The schools would have complete discretion over the way their funds are spent, the staffing schedule, their organization and management, their schedule, and their program, provided the curriculum meets state standards. The district in these cases would serve as an oversight agency, monitoring the schools and cutting ties and funding when a school doesn’t provide the right results for students.

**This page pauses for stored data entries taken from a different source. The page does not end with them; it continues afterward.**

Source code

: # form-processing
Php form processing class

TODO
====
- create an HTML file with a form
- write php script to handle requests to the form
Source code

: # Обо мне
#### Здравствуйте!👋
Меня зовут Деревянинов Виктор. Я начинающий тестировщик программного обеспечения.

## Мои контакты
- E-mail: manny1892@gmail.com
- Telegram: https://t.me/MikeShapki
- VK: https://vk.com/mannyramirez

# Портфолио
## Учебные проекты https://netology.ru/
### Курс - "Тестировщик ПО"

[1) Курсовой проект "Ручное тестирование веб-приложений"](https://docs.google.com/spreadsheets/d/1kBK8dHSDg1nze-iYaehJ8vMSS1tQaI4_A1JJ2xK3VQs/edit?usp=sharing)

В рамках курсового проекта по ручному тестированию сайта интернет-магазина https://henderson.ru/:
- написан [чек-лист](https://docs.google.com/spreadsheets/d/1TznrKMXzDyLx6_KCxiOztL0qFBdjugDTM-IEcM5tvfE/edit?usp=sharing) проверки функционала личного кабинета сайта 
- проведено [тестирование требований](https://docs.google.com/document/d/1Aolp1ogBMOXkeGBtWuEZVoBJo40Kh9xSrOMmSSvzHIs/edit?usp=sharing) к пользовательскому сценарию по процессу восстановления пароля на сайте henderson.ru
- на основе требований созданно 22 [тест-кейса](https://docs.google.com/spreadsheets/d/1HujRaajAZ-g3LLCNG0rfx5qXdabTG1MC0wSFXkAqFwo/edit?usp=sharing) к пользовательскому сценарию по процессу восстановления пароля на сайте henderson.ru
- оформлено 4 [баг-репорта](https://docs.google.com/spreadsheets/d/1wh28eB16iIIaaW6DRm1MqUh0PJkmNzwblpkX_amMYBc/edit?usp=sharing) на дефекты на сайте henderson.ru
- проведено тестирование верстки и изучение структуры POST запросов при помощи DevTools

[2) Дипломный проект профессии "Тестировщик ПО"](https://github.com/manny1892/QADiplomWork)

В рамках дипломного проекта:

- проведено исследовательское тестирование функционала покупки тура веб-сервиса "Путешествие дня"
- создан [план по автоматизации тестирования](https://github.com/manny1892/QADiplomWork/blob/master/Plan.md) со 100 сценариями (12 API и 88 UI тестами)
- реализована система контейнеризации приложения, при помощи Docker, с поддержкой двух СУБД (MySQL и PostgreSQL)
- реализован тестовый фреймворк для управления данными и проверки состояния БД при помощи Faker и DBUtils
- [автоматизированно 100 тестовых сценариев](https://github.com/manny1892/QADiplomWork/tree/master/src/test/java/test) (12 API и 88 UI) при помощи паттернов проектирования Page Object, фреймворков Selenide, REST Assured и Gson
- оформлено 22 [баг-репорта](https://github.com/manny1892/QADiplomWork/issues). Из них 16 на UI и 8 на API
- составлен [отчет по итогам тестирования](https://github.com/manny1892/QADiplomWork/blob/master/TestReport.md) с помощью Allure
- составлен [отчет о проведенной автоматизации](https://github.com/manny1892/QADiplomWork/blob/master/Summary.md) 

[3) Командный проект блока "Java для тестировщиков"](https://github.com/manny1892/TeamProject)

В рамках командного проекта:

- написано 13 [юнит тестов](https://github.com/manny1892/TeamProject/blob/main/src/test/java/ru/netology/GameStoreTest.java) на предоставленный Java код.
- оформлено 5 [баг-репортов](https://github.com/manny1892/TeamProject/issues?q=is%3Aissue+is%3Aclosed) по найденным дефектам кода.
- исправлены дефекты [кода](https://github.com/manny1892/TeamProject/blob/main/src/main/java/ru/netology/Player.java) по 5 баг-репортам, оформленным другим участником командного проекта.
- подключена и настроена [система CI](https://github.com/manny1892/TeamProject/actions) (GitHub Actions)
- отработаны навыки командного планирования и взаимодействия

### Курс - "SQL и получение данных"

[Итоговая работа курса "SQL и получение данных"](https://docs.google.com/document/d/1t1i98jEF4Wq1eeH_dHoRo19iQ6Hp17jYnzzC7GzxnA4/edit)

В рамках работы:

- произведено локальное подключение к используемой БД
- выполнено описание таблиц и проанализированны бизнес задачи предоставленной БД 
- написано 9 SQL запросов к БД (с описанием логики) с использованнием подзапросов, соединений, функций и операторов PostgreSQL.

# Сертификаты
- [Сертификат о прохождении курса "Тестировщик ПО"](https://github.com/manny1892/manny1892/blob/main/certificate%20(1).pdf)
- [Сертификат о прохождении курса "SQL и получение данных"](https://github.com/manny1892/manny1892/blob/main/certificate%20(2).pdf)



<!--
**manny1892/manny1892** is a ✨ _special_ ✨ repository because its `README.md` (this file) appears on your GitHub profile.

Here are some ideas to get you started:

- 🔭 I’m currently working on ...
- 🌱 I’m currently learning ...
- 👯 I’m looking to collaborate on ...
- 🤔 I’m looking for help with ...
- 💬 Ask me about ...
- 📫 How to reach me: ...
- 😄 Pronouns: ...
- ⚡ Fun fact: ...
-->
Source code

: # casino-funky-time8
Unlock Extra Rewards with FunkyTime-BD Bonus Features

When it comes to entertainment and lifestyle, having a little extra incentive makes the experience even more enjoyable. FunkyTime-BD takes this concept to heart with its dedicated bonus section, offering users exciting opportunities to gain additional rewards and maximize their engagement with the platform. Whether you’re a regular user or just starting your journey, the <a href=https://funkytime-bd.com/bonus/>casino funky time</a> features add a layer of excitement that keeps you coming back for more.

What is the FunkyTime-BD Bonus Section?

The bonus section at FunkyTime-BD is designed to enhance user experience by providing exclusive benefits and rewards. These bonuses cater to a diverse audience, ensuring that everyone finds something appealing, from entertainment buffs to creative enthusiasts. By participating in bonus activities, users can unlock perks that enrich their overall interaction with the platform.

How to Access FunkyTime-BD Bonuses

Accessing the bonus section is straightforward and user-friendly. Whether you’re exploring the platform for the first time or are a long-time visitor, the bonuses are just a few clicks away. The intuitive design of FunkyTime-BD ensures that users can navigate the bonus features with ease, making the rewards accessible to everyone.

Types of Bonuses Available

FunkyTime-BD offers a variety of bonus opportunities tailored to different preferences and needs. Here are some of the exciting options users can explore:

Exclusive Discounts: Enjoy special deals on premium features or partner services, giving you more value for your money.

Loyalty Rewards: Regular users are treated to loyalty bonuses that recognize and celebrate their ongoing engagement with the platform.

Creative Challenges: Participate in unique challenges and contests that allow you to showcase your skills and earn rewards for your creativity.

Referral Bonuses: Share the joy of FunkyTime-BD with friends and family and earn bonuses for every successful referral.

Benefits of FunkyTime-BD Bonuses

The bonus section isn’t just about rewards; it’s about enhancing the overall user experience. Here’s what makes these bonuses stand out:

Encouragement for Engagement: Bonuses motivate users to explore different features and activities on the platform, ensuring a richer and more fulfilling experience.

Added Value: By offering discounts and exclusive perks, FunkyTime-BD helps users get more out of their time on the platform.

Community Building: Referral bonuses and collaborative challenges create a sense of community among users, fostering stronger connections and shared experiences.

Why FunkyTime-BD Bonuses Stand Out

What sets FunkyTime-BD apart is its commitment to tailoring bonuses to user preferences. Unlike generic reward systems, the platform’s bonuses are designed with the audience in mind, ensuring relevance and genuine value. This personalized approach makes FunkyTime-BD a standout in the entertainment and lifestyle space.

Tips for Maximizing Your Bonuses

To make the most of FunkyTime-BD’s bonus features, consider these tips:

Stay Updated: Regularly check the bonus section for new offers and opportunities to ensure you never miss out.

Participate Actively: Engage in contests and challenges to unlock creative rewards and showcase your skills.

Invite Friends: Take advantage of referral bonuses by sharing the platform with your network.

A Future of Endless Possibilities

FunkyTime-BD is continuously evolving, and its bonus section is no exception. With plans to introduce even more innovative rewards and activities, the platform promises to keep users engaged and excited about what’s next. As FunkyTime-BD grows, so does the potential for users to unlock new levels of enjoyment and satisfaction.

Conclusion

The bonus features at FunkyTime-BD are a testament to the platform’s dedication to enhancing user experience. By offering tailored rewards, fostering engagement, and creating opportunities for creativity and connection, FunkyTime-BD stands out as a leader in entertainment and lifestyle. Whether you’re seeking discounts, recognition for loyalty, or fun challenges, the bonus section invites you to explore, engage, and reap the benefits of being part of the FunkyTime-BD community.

State officials are also looking beyond typical public schools for solutions. In its policy and budget recommendations at the end of 2006, the South Carolina Education Oversight Committee, responsible for enacting the state Education Accountability Act, called for the legislature to add $2 million to the education budget to invest in public-private partnerships that target underperforming schools.

Do it together

While many thought that the debate had been settled over school vouchers (or tuition tax credits), the White House floated a proposal last month to include a federal voucher program in the No Child Left Behind reforms, providing a contentious issue to what was expected to be a bipartisan effort to fix the system, not bog it down.

Goodloe-Johnson says public involvement is the answer, not private schools.

“The answer really is broader than education. It’s about poverty. And poverty is connected to government, neighborhoods, health care, the faith community, and education. So let’s think of something that connects all of those things so we can break the generational cycle of poverty.”

The district has developed a variety of partnerships throughout the region, including a successful partnership with the College of Charleston at Burke High and Memminger. Other area colleges and universities are being approached to partner with high-need schools, Goodloe-Johnson says, and the district is developing a partnership with YMCA for fitness-oriented after-school programs.

Sen. Kennedy, who chairs the committee that will oversee the NCLB review, also says the parental and community involvement will be key to fixing low-performing schools.

“This effort will require a broad partnership with parents, school leaders, local communities, states, and the federal government, and we’ll insist that Uncle Sam do more to fulfill his commitment to that partnership,” Kennedy said recently at the National School Boards Association Conference.

The Charleston County School Board is debating whether to hold some board meetings in the community to encourage more parental involvement and to help in promoting the district’s programs.

“One thing the district has not done a good job with is public engagement,” says Nancy Cook.

So what’s the next big idea? It’s probably a mesh of all of these things. The focus for state and local groups will likely be the opportunity for discretion when it comes to implementing national recommendations, while the nation’s attention will be on a set of national standards every state should adhere to.

Now that it’s no longer corrupted by the concept of vouchers or tuition tax credits, “choice” has become the buzzword for just about any education reform, whether it’s choices among schools or choices among programs. One bill introduced in the state House of Representatives earlier this year would allow parents to choose the best school for their children, regardless of attendance lines and district boundaries.

For educators, the buzzword is innovation. Innovative schools and innovative programs. What they’re saying is, our schools worked for us, but they’re not going to work for our kids.

The most encouraging part of the conversation is that everyone is opening their eyes. We might disagree on what the next bright idea is, but at least we’re all looking for it. And that’s a start.